What is required
In the material below, find every line with "alone" and pull it out.

Input material

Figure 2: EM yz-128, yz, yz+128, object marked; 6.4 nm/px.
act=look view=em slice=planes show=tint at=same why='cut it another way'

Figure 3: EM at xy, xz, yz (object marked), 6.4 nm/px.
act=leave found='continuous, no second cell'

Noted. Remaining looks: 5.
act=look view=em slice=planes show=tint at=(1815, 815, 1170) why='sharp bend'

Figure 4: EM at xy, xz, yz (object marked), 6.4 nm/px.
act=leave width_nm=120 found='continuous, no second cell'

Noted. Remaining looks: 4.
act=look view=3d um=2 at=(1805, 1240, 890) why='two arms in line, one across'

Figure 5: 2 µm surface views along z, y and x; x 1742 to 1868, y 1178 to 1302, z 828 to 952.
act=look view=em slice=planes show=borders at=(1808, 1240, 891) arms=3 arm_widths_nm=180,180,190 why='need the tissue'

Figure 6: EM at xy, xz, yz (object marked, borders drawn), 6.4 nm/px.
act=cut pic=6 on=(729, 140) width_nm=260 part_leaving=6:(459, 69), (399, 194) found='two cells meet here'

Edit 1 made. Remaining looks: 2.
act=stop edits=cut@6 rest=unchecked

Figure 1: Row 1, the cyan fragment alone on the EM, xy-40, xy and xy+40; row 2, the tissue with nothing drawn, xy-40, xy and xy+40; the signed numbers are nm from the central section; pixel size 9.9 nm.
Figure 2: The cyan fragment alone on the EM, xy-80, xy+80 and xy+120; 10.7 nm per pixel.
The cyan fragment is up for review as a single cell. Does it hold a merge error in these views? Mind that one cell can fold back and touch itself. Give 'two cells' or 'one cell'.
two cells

Response area
Figure 1: Row 1, the cyan fragment alone on the EM, xy-40, xy and xy+40; row 2, the tissue with nothing drawn, xy-40, xy and xy+40; the signed numbers are nm from the central section; pixel size 9.9 nm.
Figure 2: The cyan fragment alone on the EM, xy-80, xy+80 and xy+120; 10.7 nm per pixel.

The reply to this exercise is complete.